LessWrong (30+ Karma) “Contrastive features elicit different perturbation responses than SAE features” by Francisco Ferreira da Silva, StefanHex
Mar 21, 2026
Researchers compare contrastive feature directions to SAE and random directions and report striking differences in model responses. They describe a perturbation-based method for identifying concept directions in activation space.

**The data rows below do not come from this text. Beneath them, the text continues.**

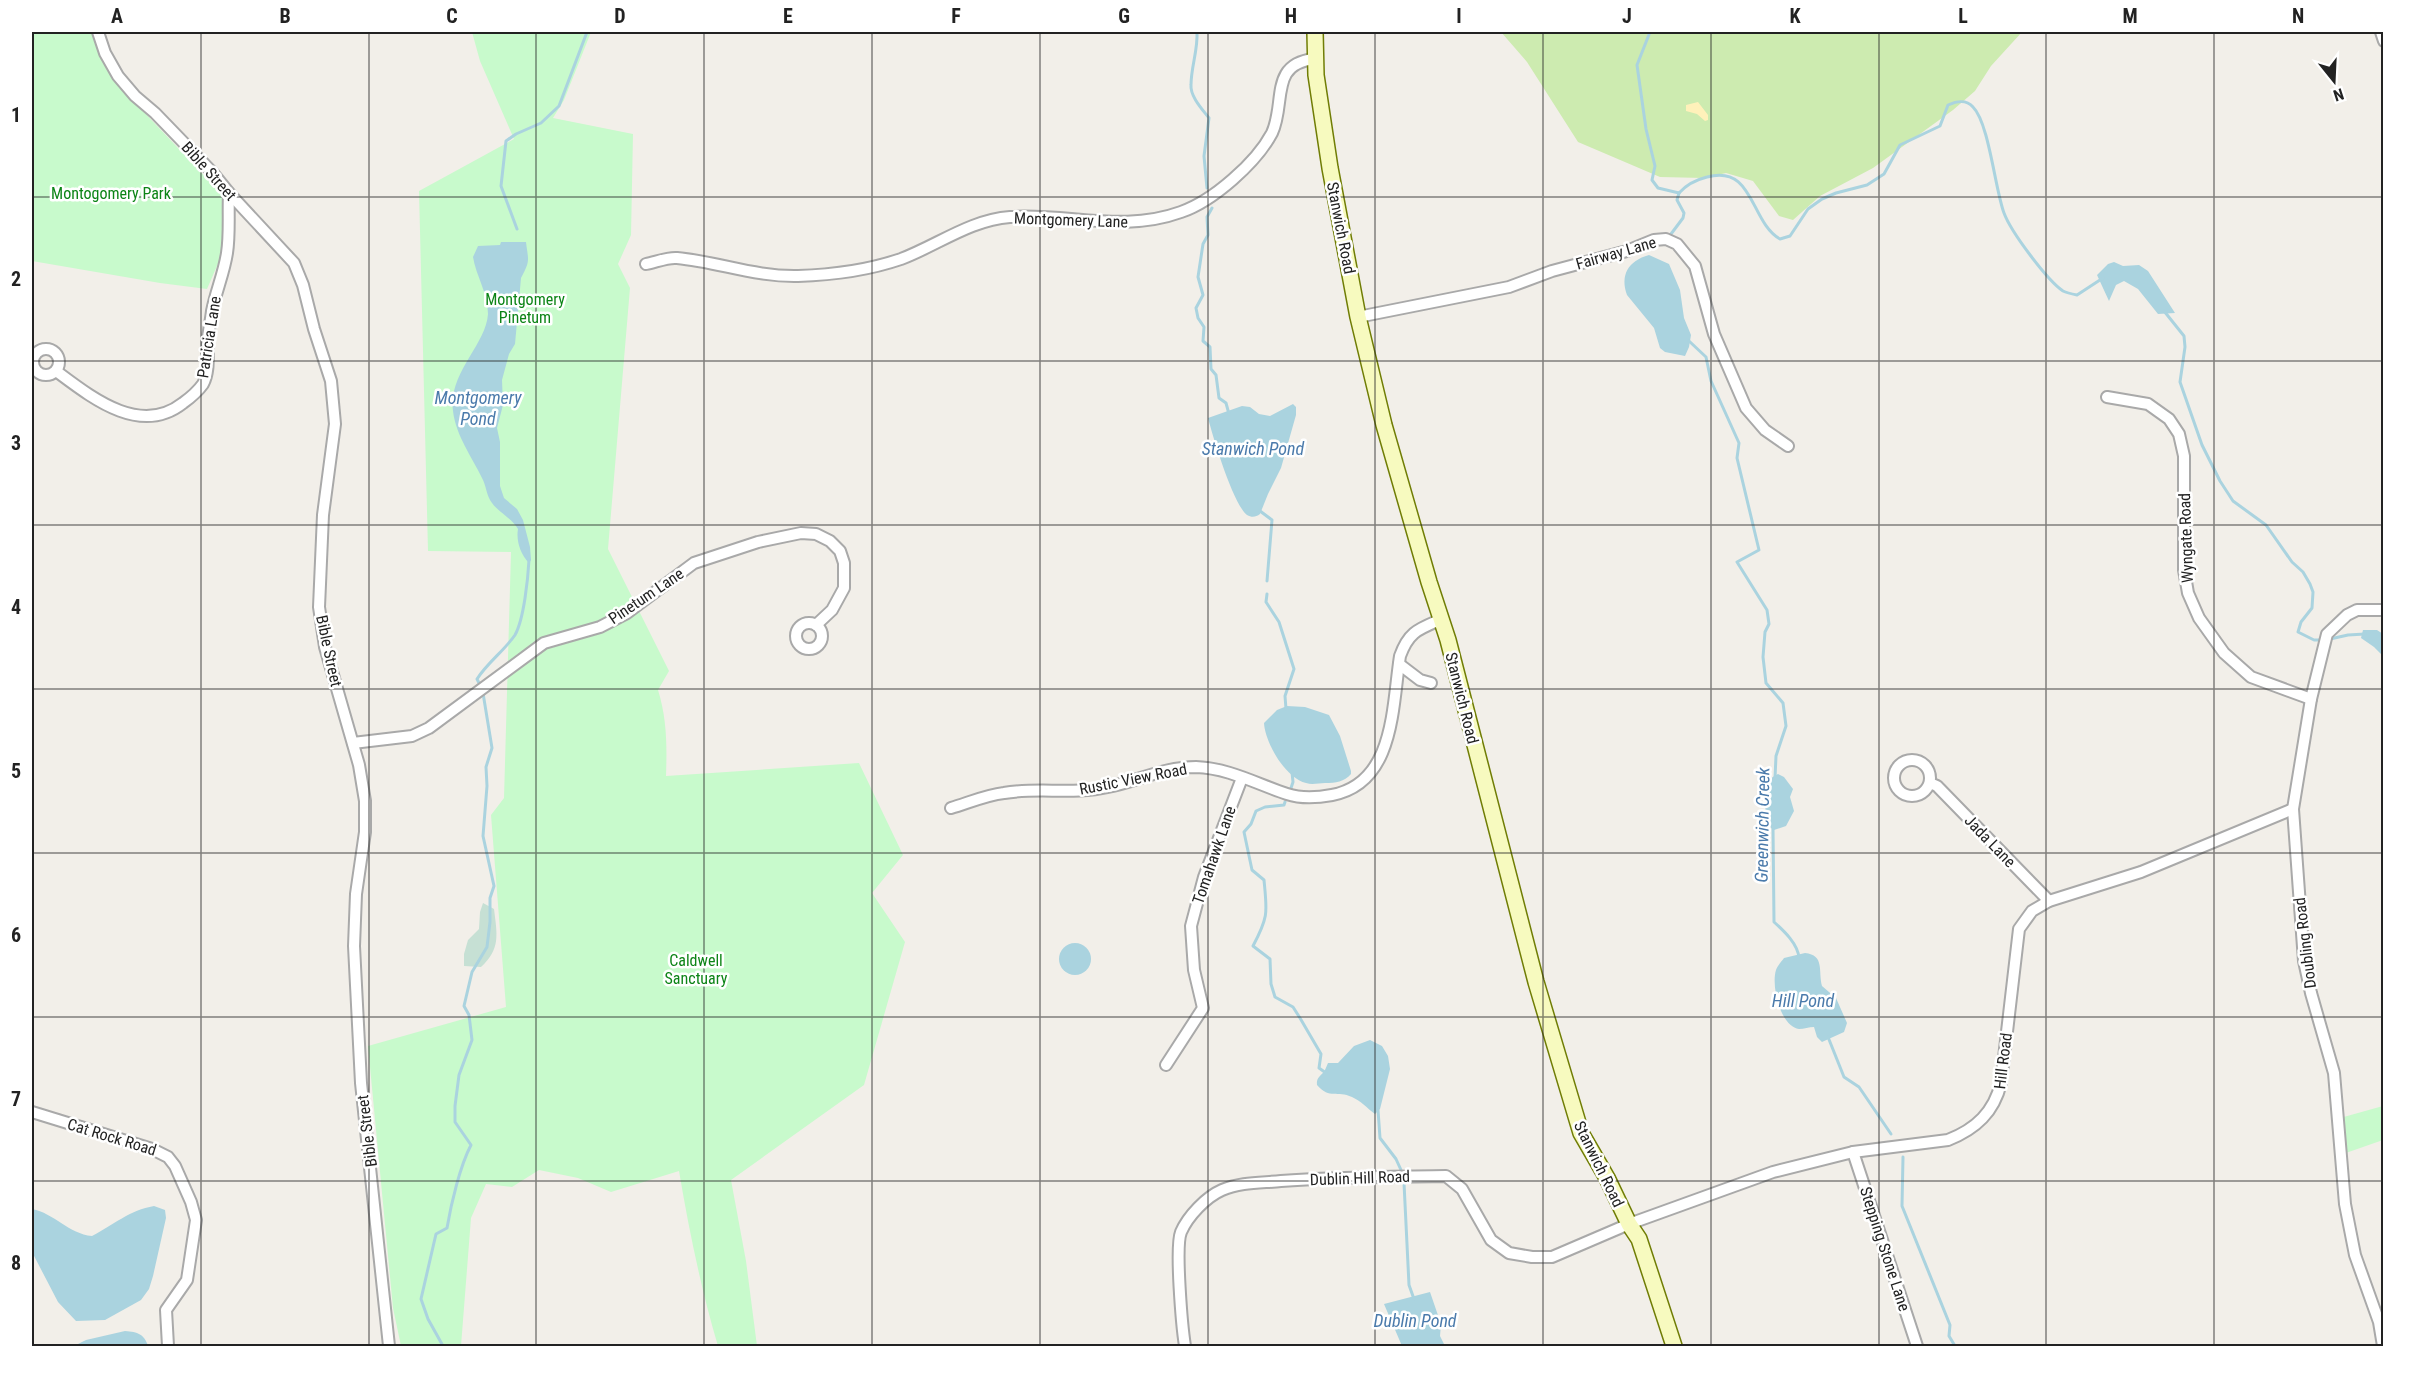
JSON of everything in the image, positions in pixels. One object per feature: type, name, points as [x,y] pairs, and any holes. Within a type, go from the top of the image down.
[{"type":"street","name":"Bible Street","points":[[98,32],[105,53],[117,76],[212,172],[228,193],[286,254],[297,269],[332,381],[335,424],[323,515],[319,607],[326,653],[353,743],[362,783],[366,819],[353,925],[360,1059],[389,1347]]},
{"type":"street","name":"Stanwich Road","points":[[1315,32],[1314,58],[1327,152],[1358,317],[1384,425],[1429,582],[1442,619],[1536,982],[1581,1133],[1639,1239],[1674,1347]]},
{"type":"street","points":[[2380,32],[2384,41]]},
{"type":"street","name":"Montgomery Lane","points":[[646,264],[675,257],[749,273],[801,276],[872,267],[899,259],[964,229],[1001,219],[1045,217],[1126,223],[1163,218],[1184,211],[1200,202],[1245,167],[1260,151],[1273,131],[1281,89],[1290,67],[1301,60],[1314,58]]},
{"type":"street","name":"Patricia Lane","points":[[56,371],[102,403],[114,410],[131,415],[155,415],[175,410],[191,396],[203,383],[207,367],[208,338],[214,300],[227,252],[228,193]]},
{"type":"street","name":"Fairway Lane","points":[[1358,317],[1509,287],[1552,271],[1627,251],[1654,240],[1666,239],[1677,244],[1695,266],[1714,334],[1746,408],[1764,430],[1788,446]]},
{"type":"street","name":"Wyngate Road","points":[[2107,397],[2148,404],[2169,418],[2180,434],[2184,456],[2184,570],[2188,593],[2199,618],[2224,652],[2251,677],[2312,699]]},
{"type":"street","name":"Pinetum Lane","points":[[353,743],[412,736],[429,728],[544,643],[600,627],[627,612],[694,563],[758,542],[792,534],[816,534],[830,541],[840,552],[844,563],[844,588],[831,610],[816,625]]},
{"type":"street","name":"Doubling Road","points":[[2383,1347],[2379,1322],[2355,1255],[2345,1204],[2334,1072],[2304,961],[2293,809],[2312,699],[2327,634],[2347,615],[2357,610],[2384,610]]},
{"type":"street","name":"Rustic View Road","points":[[951,808],[1003,793],[1079,792],[1109,787],[1178,767],[1221,770],[1303,798],[1336,794],[1361,782],[1379,763],[1386,745],[1398,664],[1405,642],[1413,632],[1442,619]]},
{"type":"street","points":[[1398,664],[1420,680],[1431,683]]},
{"type":"street","name":"Tomahawk Lane","points":[[1166,1065],[1203,1008],[1194,970],[1191,926],[1204,877],[1242,778]]},
{"type":"street","name":"Jada Lane","points":[[1930,783],[1937,786],[2049,901]]},
{"type":"street","name":"Hill Road","points":[[1629,1224],[1773,1172],[1853,1152],[1948,1140],[1980,1122],[1992,1110],[1998,1098],[2019,929],[2032,911],[2049,901],[2141,872],[2293,809]]},
{"type":"street","name":"Cat Rock Road","points":[[32,1112],[152,1149],[168,1156],[175,1166],[191,1202],[196,1221],[187,1280],[166,1310],[168,1347]]},
{"type":"street","name":"Stepping Stone Lane","points":[[1853,1152],[1917,1347]]},
{"type":"street","name":"Dublin Hill Road","points":[[1185,1347],[1180,1289],[1180,1235],[1189,1217],[1204,1204],[1220,1191],[1240,1184],[1331,1177],[1446,1176],[1462,1189],[1491,1240],[1509,1253],[1532,1257],[1552,1257],[1629,1224]]},
{"type":"green space","name":"Montogomery Park","points":[[32,32],[93,32],[102,56],[125,92],[230,203],[220,259],[207,289],[32,261]]},
{"type":"green space","name":"Caldwell Sanctuary","points":[[472,32],[591,32],[564,100],[553,118],[633,134],[631,235],[618,264],[630,288],[608,549],[669,671],[658,690],[666,733],[666,776],[859,763],[903,855],[872,893],[905,942],[864,1085],[731,1180],[746,1261],[757,1346],[718,1346],[696,1259],[679,1171],[611,1192],[578,1178],[539,1170],[512,1187],[486,1184],[471,1218],[461,1346],[401,1346],[393,1308],[368,1046],[506,1007],[491,815],[504,798],[511,552],[428,551],[419,191],[514,139],[480,61]]},
{"type":"green space","points":[[1501,32],[2022,32],[1991,66],[1975,91],[1953,110],[1873,168],[1820,196],[1793,220],[1779,216],[1753,181],[1726,173],[1704,178],[1660,177],[1578,142],[1527,62]]},
{"type":"green space","points":[[483,903],[494,909],[495,947],[481,967],[464,966],[464,954],[468,940],[479,929]]},
{"type":"green space","points":[[2383,1106],[2383,1140],[2343,1154],[2340,1118]]},
{"type":"sand","points":[[1698,102],[1708,115],[1708,120],[1705,121],[1697,114],[1686,111],[1686,105]]},
{"type":"water","name":"Montgomery Pond","points":[[501,242],[526,242],[528,257],[528,263],[521,278],[515,344],[509,354],[502,380],[503,405],[497,428],[500,442],[500,486],[504,498],[517,509],[523,520],[530,547],[531,560],[529,563],[519,547],[518,529],[490,500],[461,438],[453,411],[456,384],[481,337],[488,314],[486,299],[473,257],[478,246],[500,245]]},
{"type":"water","points":[[1649,255],[1669,264],[1680,290],[1684,318],[1691,335],[1685,356],[1665,352],[1660,348],[1654,328],[1627,295],[1625,275],[1631,265]]},
{"type":"water","points":[[2114,262],[2123,266],[2139,265],[2148,271],[2175,313],[2158,314],[2138,289],[2124,281],[2116,285],[2109,301],[2097,275],[2108,264]]},
{"type":"water","name":"Stanwich Pond","points":[[1293,404],[1296,407],[1296,415],[1281,468],[1260,514],[1254,517],[1249,516],[1236,498],[1230,484],[1208,418],[1242,406],[1250,407],[1259,414],[1270,416]]},
{"type":"water","points":[[2363,630],[2377,630],[2383,634],[2383,656],[2361,638]]},
{"type":"water","points":[[1287,706],[1305,707],[1329,715],[1340,736],[1351,771],[1348,777],[1336,782],[1308,784],[1298,780],[1284,767],[1272,749],[1264,723],[1277,710]]},
{"type":"water","points":[[1778,774],[1784,777],[1793,789],[1790,797],[1794,811],[1786,826],[1774,830],[1771,828],[1766,813],[1764,790],[1771,778]]},
{"type":"water","points":[[1075,943],[1086,948],[1091,959],[1086,970],[1075,975],[1064,970],[1059,959],[1064,948]]},
{"type":"water","name":"Hill Pond","points":[[1805,953],[1811,954],[1818,960],[1822,986],[1836,998],[1847,1023],[1844,1032],[1822,1042],[1817,1037],[1814,1027],[1799,1029],[1787,1021],[1776,995],[1775,977],[1778,965],[1784,958]]},
{"type":"water","points":[[1370,1040],[1382,1046],[1388,1056],[1390,1069],[1380,1109],[1375,1114],[1352,1097],[1330,1094],[1317,1085],[1318,1078],[1328,1063],[1338,1063],[1354,1046]]},
{"type":"water","points":[[154,1206],[165,1210],[166,1218],[149,1289],[141,1300],[105,1320],[76,1321],[58,1302],[32,1252],[32,1209],[40,1211],[76,1232],[92,1236],[129,1214]]},
{"type":"water","name":"Dublin Pond","points":[[1430,1292],[1441,1324],[1440,1336],[1445,1346],[1402,1346],[1384,1304]]},
{"type":"water","points":[[125,1331],[140,1334],[148,1346],[74,1346],[86,1340]]},
{"type":"waterway","points":[[517,229],[501,186],[506,141],[541,123],[559,106],[587,32]]},
{"type":"waterway","points":[[1197,32],[1191,89],[1209,118],[1204,156],[1207,188]]},
{"type":"waterway","name":"Greenwich Creek","points":[[1650,32],[1637,65],[1646,129],[1655,166],[1652,180],[1658,188],[1679,193]]},
{"type":"waterway","points":[[1679,193],[1691,183],[1707,177],[1722,175],[1734,179],[1743,186],[1770,231],[1780,239],[1790,236],[1808,209],[1822,199],[1867,185],[1884,174],[1900,145],[1940,126],[1948,105],[1964,102],[1970,104],[1979,115],[2004,213],[2014,232],[2039,266],[2063,291],[2077,295],[2103,278]]},
{"type":"waterway","name":"Greenwich Creek","points":[[1671,234],[1684,213],[1677,200],[1679,193]]},
{"type":"waterway","points":[[1212,208],[1207,217],[1208,235],[1203,244],[1198,277],[1203,295],[1196,308],[1198,318],[1204,327],[1203,341],[1210,347],[1211,369],[1216,375],[1219,398],[1226,403],[1229,414]]},
{"type":"waterway","points":[[2164,311],[2184,336],[2185,347],[2180,382],[2202,445],[2233,501],[2266,525],[2292,562],[2303,572],[2313,592],[2312,608],[2301,622],[2298,632],[2314,640],[2323,640]]},
{"type":"waterway","name":"Greenwich Creek","points":[[1689,341],[1706,357],[1711,381],[1739,443],[1737,458],[1759,550],[1737,562],[1767,610],[1769,624],[1765,632],[1763,657],[1766,683],[1783,703],[1786,726],[1776,756],[1775,778]]},
{"type":"waterway","points":[[1260,511],[1272,520],[1267,581]]},
{"type":"waterway","points":[[481,687],[477,679],[511,641],[518,628],[525,598],[529,560]]},
{"type":"waterway","points":[[1267,594],[1266,602],[1279,622],[1294,669],[1285,696],[1286,709]]},
{"type":"waterway","points":[[2330,639],[2365,634]]},
{"type":"waterway","points":[[443,1346],[428,1319],[421,1299],[436,1234],[447,1228],[456,1185],[471,1145],[455,1122],[455,1106],[459,1075],[472,1040],[469,1015],[464,1006],[472,972],[487,947],[490,898],[494,886],[483,836],[487,786],[486,767],[492,748],[483,693]]},
{"type":"waterway","points":[[1291,788],[1292,772]]},
{"type":"waterway","points":[[1285,802],[1284,805],[1265,807],[1256,811],[1251,824],[1244,832],[1252,870],[1264,880],[1266,900],[1266,914],[1253,946],[1270,959],[1271,984],[1275,997],[1293,1007],[1321,1054],[1319,1068],[1326,1073]]},
{"type":"waterway","name":"Greenwich Creek","points":[[1773,827],[1774,922],[1793,943],[1799,958]]},
{"type":"waterway","name":"Greenwich Creek","points":[[1828,1037],[1844,1077],[1859,1087],[1891,1134]]},
{"type":"waterway","points":[[1378,1110],[1380,1138],[1396,1159],[1401,1170]]},
{"type":"waterway","name":"Greenwich Creek","points":[[1903,1157],[1902,1206],[1950,1325],[1949,1336],[1955,1346]]},
{"type":"waterway","points":[[1404,1183],[1409,1285],[1414,1299]]},
{"type":"park label","name":"Montgomery Pinetum","points":[[525,308]]}]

The discussion covers experimental setups, robustness checks, and implications for interpretability and AI safety.
AI Snips
Chapters
Transcript
Episode notes
Contrastive Vectors Reveal Feature-Like Directions
- Concepts in LLMs can act like directions in activation space that elicit targeted downstream effects when perturbed.
- Contrastive difference-of-means vectors (English→Mandarin, Python→Haskell, male→female) broke suppression at much smaller angles than SAE or random directions across Gemma, Lama, and Quen.
SAE Features Look Like Noise To The Model
- SAE directions behave like random directions and do not produce special downstream responses at small perturbation magnitudes.
- This supports prior work (Lee and Heimersheim 2024) suggesting SAE features reflect dataset artifacts more than model computations.
Activation Plateaus Suggest Error Correction
- Activation plateaus show that small perturbations are suppressed, suggesting models implement error-correction or robustness to interference under superposition.
- Prior work (Heimersheim & Mendel 2024; Schinkel & Heimersheim 2025) observed the same downstream suppression for small perturbations.